We are a society obsessed with talking about employees and entrepreneurs who “love their job.” They are the poster boys and girls who prove that when we’re passionate in what we do, we excel.
The painful reality, however, is that just like pursuing a partner in life, not all of us will be lucky to find a job we can call “The One.” Many of us will be paid for a job we love doing, but will eventually lose the spark that once ignited it. The causes for the latter are aplenty: a major life experience that changes you, a boss who micromanages, or boredom out of doing the same things for years.
What do you do when you start losing the love you once had for your job? Here are 4 tips to consider.
1. Evolve in your job the way you want to love it.
Our employment contracts define our job description, but they’re also not cast in stone. You may have noticed that re-organizational changes happen more frequently in this digital age to keep up with business. It is this same “open and ambiguous space” that allows many employees to tweak certain parts of their job to find meaning and purpose. We call this as “job crafting.”
I had an extroverted colleague, Julian, who excelled as an accountant in the company I worked for years back. Julian also found his finance department as too quiet and “less happening.” But he was resourceful enough to find his stimuli: he volunteered to organize company parties, and he hosted the townhall meetings. Over time, his boss assigned him to organize finance literacy workshops for sales employees. Today, he’s helping in the development of a finance software with the IT department.
Job crafting entails being proactive and deliberate in shaping your career path. It’s understanding that while your boss, the HR department, or the management have your interests at heart, there’s no one else who can speak up for what you want in your career but yourself.
2. Explore a different department, team, project, or boss in the same company.
Rediscovering your passion for work doesn’t mean you should quit your job.
Here’s my proposition: You don’t need to climb a new mountain to reach a peak. Sometimes, you just need to look for a different route to get to the top. You can stay in the same organization, but perhaps you just need to move somewhere: a new department, a new assignment, or a new boss. Ask yourself thoroughly: Am I losing the flame because I don’t like what I’m doing per se, or could it be that the people or my surroundings are the ones causing me to hate it?
My sales colleague Allan once felt that he wasn’t enjoying his job anymore because it was becoming
“too easy,” and yet he knew that selling was the only thing he wanted to do in life. I asked him: Have you considered requesting for a territory change so you can face a new set of customers and competitors? He did, and got thrilled selling to a new audience that he had to study, and a new boss that he had to build a relationship with.

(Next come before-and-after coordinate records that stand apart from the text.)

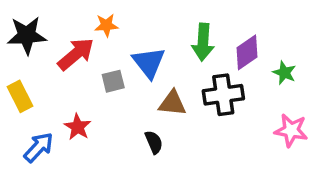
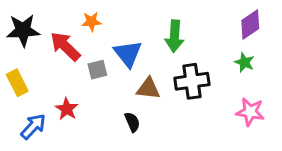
purple diamond: (247, 52) -> (250, 24), moved
red arrow: (76, 54) -> (65, 46), turned -96

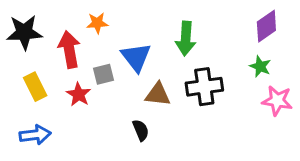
red arrow: (65, 46) -> (69, 49), turned 36
yellow rectangle: (17, 83) -> (35, 87), moved
red star: (67, 109) -> (79, 94), moved
pink star: (250, 112) -> (277, 101), moved
blue arrow: (33, 126) -> (35, 135), turned 40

Allan is a competitive guy, and he simply needed to be challenged again to spark engagement.
3. Find your outlet: Pursue projects outside of work.
You might also be asking the wrong question in life: Should you really force yourself to love this job, or can you go through this journey with a less involved relationship that gets you by? If your answer is the latter, you’re not inferior to the rest, but understand that this happens to many of us. Continue doing good in your job, but focus your love and energy more on something else: a sport, a hobby, a community, or a business that serves as an outlet for that skill or creativity you’ve wanted to unleash.
My friend Angela who serves as an operations manager for a manufacturing plant isn’t the biggest fan of her job. She thinks that many of her direct reports are undertrained, and that she’s lifting weights for almost everyone. But her company pays her well, and she’s been saving up to finance a startup business she’s been dreaming to launch in the next 5 years. In her current role, she also gets to stretch her leadership skills, which will surely be handy when she starts hiring her own employees. Angela may not be too happy with her job, but she’s happy whenever she imagines what’s going to come out of it.
4. View your job as a means and not as the end goal for happiness.
Many employees don’t desire high-powered careers because they believe that something else is more important in life. And there’s nothing wrong with this perspective as long as you don’t compromise your job. What matters is understanding what’s important to you today. Is it your family? Your health? Your personal relationships? If you value these things more than your career, then look at your job as a means to achieve them, not as an end.
I once reported to the most hard-working manager who had the potential to become the next CEO. When asked about her plans for promotion, she candidly said that she didn’t want it. She was single at the age of 47 and didn’t want any more responsibilities and stress. What she wanted was to spend more time off traveling and meeting people, perhaps a lifelong partner too. Even if she had the choice of climbing up, she refused to because she was already enjoying her pre-retirement life.
Once I started embracing this alternative mindset, I realized that there are people whose happiness are not defined by their careers, but by how their careers can support the lifestyles they choose to have.
If you really need to have a change of heart
Once you’ve calculated everything, and you strongly feel that none of the above works, the last step is to consider dropping what you do today and finding something new. You can move to a new company, or start a new life journey (e.g. from employment to entrepreneurship, or vice-versa). Remember, however, that these are more costly and risky, so exhaust all solutions first before making that big leap.
At the end of the day, your happiness is what ultimately matters. You don’t live so you can work, you work so you can live and enjoy what life has to offer. Good luck!